In Tennessee, one woman told Amnesty International how she had given birth on the side of the road trying to avoid going to a hospital, where she feared prosecution under the ‘fetal assault’ law.
Although the ‘fetal assault’ law in Tennessee ended in 2016, it is still in the state code and is likely to be introduced again.
The same woman described how she subsequently spent months trying to find drug dependence treatment, but was unable to find any available services that would accept her insurance. Treatment costs are greater than US$4500 per year in Tennessee.
Amnesty International has highlighted how this narrow focus on punishment, in the absence of increased funding or provisions to expand drug treatment services, means these laws are failing in their stated aim of promoting healthy pregnancies. They are also violating women’s rights to health, privacy, equality and non-discrimination.
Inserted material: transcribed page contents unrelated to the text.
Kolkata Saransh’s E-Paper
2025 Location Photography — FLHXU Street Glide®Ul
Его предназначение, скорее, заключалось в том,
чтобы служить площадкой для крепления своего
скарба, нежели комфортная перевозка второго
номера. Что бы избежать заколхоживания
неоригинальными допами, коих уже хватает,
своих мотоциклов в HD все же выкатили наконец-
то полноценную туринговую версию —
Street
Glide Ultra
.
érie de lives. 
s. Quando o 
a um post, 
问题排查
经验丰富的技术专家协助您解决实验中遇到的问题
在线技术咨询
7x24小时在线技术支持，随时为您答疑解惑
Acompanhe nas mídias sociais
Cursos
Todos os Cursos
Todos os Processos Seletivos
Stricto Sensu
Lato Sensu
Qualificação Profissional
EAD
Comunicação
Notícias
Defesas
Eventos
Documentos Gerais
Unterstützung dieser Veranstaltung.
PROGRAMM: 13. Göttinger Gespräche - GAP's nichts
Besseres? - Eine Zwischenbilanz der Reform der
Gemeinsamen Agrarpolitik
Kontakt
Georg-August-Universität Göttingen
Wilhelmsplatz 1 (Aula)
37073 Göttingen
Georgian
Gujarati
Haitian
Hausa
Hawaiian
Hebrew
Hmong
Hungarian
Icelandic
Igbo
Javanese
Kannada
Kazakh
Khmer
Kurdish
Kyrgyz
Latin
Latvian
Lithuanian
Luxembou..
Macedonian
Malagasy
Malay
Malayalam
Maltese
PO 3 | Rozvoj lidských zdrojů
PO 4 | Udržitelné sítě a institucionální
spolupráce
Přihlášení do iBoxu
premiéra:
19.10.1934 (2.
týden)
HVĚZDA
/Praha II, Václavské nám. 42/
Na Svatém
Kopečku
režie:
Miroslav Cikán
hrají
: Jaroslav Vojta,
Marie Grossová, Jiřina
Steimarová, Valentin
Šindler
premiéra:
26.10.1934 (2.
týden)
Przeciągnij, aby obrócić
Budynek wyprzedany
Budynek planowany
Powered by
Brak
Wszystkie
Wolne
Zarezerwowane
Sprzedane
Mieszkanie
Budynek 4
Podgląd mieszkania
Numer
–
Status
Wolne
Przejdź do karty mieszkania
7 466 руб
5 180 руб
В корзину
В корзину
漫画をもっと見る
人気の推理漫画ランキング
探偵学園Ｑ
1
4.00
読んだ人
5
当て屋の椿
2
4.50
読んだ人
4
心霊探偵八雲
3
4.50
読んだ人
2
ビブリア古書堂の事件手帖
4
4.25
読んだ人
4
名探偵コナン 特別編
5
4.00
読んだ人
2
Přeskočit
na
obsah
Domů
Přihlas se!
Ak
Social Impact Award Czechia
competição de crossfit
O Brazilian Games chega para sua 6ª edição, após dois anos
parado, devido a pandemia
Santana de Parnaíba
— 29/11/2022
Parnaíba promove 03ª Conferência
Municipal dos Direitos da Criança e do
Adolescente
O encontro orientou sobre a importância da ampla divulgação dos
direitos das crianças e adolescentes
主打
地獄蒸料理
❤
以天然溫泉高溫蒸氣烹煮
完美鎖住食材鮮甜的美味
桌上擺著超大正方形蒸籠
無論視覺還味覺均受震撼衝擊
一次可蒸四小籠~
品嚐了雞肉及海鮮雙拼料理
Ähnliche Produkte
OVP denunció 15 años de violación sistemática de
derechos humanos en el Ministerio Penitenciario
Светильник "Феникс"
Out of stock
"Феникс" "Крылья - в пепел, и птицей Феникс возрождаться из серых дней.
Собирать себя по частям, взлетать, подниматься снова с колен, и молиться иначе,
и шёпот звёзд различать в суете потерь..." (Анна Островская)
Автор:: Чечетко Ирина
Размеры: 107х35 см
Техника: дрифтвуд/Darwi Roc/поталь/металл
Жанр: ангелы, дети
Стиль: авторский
The report found stark evidence of discrimination in the implementation of pregnancy criminalisation laws, which tend to be disproportionately enforced against low-income women and women of colour. These women are often already facing multiple levels of discrimination and do not have the resources to navigate the court system or child protection services. For this reason, women who have historically faced discrimination are at heightened risk of prosecution when they become pregnant. Drug testing is applied selectively, often based on discretionary “risk” factors such as low income. Some doctors admitted that their decisions about who to test were based on their own biases.
In some alarming cases drug tests were carried out without women’s knowledge, representing a breach of the right to privacy. The director of a community corrections program in Alabama, described the lack of clear protocol on obtaining informed consent:
“All hospitals have different rules. A lot of it is random. It’s not a real system. We’re kind of random here.”
“The vast majority of women charged under the Alabama and Tennessee laws are unable to afford lawyers to represent them, and have been targeted because they are poor. Laws like these are reinforcing stereotypes of low-income and marginalised women, effectively punishing them for their life circumstances,” said Carrie Eisert.
Although the report focuses on women who have been punished for drug use, the promotion of punitive approaches over women’s health and rights has also led to women being prosecuted for refusing medical intervention or even for attempting suicide.
“Women’s sexual and reproductive rights continue to be a battleground in the USA. The US authorities must look at the evidence and repeal or amend laws used to punish women for their actions during pregnancy – they are not working. Criminal justice has no place in public health. Instead of policing women’s bodies, authorities should be ensuring pregnant women have access to the prenatal healthcare and drug treatment programs they are entitled to,” said Carrie Eisert.
Notes to editor:
In April 2014, Tennessee amended its ‘fetal assault law,’ becoming the first state to introduce a criminal law explicitly making it a crime to give birth to a child showing symptoms of prenatal exposure to narcotics. Amnesty International researched the impacts of this law during the two years in which it was in effect.
Alabama’s ‘chemical endangerment’ law was passed in 2006 as a means to protect children from environments where they could be exposed to drugs or controlled substances. Individual prosecutors and the Alabama Supreme Court have interpreted the law to apply to pregnant women who use drugs.